Van Maanen, J. (1977). "Experiencing Organization: Notes on the Meaning of Careers and Socialization" in J. Van Maanen. Organizational Careers: Some New Perspectives.


The term career referred to a fast paced running of a course in ancient Greek. It has a notion of consistency. p. 1

 

Ones career can be seen as a socilization sequence. p. 15 Socialization is the notion of actors learning to play social roles on a social stage. Until one can construct guidelines as to what is expected in a given role, the performance acted out will be incomplete, inauthentic, and detached from all parts being acted simultaneously.

 

Men create, sustain, and refine reality everyday through symbolic interaction with other men. p. 16 For any event, there are multiple interpretations and multiple realities. p. 16 The new worker begins to construct his own reality from which he interprets subsequent events. He searches for commonsense theories to explain what is happening in the organization. p. 16

 

According to Meadian social psychology, a newcomer feels a need to define the expectations of others. W. I. Thomas once said "If people define situations as real, they are real in their consequences.".

 

Deciphering Organizations

When the newcomer first arrives, the clues of appropirate behavior may be scarce or chaotic and conflicting. p. 18 He starts as an outsider.

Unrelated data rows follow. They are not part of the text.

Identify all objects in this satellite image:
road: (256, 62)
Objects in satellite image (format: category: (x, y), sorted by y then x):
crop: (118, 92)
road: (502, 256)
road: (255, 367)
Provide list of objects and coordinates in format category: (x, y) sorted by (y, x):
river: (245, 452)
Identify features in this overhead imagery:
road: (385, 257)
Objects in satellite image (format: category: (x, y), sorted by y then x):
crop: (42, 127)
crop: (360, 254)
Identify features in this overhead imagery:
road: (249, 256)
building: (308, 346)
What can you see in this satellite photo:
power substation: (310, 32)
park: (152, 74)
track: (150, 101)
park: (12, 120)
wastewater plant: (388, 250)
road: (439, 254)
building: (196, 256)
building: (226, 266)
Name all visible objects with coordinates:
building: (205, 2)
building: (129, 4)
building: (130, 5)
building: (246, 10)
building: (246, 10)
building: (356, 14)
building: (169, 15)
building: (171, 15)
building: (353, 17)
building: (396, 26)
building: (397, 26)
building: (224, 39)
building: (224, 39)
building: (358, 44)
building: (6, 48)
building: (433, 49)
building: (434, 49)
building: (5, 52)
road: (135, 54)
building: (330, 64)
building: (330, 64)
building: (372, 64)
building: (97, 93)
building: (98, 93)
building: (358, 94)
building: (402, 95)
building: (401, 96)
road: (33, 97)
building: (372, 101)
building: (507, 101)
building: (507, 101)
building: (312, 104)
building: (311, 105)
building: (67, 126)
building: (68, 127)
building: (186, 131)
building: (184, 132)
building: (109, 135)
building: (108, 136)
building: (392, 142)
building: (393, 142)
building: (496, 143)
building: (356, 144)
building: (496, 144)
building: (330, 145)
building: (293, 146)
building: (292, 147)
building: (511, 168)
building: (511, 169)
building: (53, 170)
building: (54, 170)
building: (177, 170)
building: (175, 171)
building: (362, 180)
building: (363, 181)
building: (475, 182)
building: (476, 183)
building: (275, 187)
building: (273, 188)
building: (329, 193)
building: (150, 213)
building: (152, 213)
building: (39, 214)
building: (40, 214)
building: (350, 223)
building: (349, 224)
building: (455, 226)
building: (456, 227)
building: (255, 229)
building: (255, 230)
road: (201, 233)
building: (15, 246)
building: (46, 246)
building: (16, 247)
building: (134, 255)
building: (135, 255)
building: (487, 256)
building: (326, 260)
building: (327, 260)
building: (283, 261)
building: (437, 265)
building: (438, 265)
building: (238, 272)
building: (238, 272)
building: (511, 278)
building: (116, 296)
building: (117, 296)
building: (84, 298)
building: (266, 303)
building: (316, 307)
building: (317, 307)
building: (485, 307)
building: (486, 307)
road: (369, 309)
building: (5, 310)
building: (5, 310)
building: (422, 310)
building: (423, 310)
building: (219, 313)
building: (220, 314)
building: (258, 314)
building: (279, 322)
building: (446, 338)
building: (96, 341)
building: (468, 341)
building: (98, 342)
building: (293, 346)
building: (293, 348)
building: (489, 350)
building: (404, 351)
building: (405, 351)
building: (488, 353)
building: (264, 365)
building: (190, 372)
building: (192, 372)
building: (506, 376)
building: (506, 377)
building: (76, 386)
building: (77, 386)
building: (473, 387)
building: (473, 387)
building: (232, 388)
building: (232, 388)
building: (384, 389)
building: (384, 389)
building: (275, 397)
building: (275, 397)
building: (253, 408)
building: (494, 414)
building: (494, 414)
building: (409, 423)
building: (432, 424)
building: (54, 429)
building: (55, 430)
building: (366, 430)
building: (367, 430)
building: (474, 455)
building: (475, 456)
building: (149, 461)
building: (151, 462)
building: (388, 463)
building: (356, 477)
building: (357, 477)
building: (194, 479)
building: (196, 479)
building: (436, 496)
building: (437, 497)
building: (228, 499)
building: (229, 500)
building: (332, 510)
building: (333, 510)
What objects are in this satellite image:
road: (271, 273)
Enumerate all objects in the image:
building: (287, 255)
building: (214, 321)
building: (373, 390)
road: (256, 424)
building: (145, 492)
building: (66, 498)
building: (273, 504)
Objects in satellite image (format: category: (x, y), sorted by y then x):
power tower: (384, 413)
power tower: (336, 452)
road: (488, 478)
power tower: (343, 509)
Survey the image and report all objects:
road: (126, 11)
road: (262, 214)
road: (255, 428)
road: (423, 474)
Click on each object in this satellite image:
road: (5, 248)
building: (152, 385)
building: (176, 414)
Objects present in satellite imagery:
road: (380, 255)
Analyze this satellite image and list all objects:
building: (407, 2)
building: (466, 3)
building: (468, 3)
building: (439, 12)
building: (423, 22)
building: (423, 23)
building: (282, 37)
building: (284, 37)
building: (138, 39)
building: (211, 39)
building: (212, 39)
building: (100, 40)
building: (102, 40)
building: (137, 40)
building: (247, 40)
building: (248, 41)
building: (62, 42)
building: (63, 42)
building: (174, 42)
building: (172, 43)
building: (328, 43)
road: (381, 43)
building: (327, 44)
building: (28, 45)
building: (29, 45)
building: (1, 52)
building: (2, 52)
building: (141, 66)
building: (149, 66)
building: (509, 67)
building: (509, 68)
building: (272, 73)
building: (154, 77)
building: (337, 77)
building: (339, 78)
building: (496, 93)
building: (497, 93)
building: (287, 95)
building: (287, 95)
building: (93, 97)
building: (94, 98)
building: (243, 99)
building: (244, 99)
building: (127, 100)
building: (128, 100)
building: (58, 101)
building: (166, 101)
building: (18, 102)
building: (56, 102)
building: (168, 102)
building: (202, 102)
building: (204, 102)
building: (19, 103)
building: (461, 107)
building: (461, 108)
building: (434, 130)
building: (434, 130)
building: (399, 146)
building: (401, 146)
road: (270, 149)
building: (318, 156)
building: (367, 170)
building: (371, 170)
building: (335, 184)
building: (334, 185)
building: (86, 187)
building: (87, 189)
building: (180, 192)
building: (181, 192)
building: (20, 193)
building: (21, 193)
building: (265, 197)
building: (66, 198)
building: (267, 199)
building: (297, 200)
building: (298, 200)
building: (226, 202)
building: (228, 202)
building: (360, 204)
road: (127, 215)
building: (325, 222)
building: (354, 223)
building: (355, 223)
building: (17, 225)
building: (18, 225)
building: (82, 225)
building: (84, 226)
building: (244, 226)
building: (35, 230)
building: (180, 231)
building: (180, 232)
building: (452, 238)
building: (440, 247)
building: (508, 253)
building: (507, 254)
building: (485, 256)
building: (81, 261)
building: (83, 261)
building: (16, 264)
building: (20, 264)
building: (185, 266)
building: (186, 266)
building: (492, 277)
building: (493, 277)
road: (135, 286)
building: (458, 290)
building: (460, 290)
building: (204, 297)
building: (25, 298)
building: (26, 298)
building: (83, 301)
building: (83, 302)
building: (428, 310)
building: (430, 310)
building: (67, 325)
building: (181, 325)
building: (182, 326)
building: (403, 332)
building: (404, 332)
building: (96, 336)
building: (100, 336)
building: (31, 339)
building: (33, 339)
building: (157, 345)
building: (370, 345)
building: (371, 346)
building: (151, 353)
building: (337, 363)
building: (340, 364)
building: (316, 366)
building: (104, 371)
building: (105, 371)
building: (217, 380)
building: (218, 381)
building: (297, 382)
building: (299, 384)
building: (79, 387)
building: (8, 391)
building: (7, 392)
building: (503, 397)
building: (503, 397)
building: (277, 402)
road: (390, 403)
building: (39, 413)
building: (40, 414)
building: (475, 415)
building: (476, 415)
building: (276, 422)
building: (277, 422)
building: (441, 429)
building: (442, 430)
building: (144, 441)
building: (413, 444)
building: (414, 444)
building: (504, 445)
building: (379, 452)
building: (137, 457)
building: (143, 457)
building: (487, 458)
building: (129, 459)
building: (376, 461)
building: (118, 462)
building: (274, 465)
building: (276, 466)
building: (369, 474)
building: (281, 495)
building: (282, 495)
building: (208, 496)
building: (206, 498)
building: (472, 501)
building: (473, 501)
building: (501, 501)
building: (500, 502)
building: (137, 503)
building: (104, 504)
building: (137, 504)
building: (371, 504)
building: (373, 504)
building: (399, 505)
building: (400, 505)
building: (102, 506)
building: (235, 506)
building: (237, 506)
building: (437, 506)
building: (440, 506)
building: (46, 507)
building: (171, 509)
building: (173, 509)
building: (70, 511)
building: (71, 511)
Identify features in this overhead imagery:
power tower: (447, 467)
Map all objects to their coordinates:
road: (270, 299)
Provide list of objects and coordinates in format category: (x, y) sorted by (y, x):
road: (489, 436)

Van Maanen believes that the newcomer must locate himself on a social time-space system to make sense of his new situation. St. Augustine said, "there are only three times. A present of things past, a present of things present, and a present of things future". Mead also said that the environment in which men live is based on things remembered and things anticipated. p. 19 One's experiences render quantitatively equal amounts of time qualitaively unequal.

For the newcomer time is problematic. He must develop some timetables of action to make sense of the present and future. p. 20 Spatial location refers to fit of the newcomer to his reference group in the organization. He must take other's expectations into account when deciding on an action. He has to decide whose judgements he will attach the most importance.

People generally think people see what they see, which is also problematic for newcomers who haven't learned to see as the organization sees. p. 20 The newcomer may get "reality shock" if his assumptions turn out not to be the same as his boss or the organization. Finding one's "space" "arises out of bargaining and expediency in which the individual seeks to create, document, and enforce a favorable interpretation of where he stands in the organization. p. 21

The newcomer needs to build some trustworthiness and commitment to begin to feel "on the inside". p. 21

Van Maanen says that people first regularize their experience in the spatial sphere and then tend to the temporal sphere.

Many anthropologists see people as having "mental maps" .

 

Normalizing the Setting

Newcomers have to learn what actions are normal and which are unusual. One must learn the labels that persons in the organization apply to one another. They must learn the negative labesl quickly and make sure they don't get applied to them. p. 26 They learn what to do and how to do it. p. 27 They have to build some understanding of the probability of certain events. Newcomers need "accounts" for why certain things happen. p. 29

In Mead's view time is emergent. One's past is forever being written as the future is experienced. p. 31 One only understands the present in terms of where one has been and where one wants to go. What happened in the past is likely to happen in the future and thus is anticipated. H. G. Wells said "a novel future demands a novel past". p. 31

Discovering a Theme

The middle classes have "careers" build on future reference, while the working classes have "work" built on a day-to-day reference. p. 34

 

It goes on about themes and careers for a few more pages.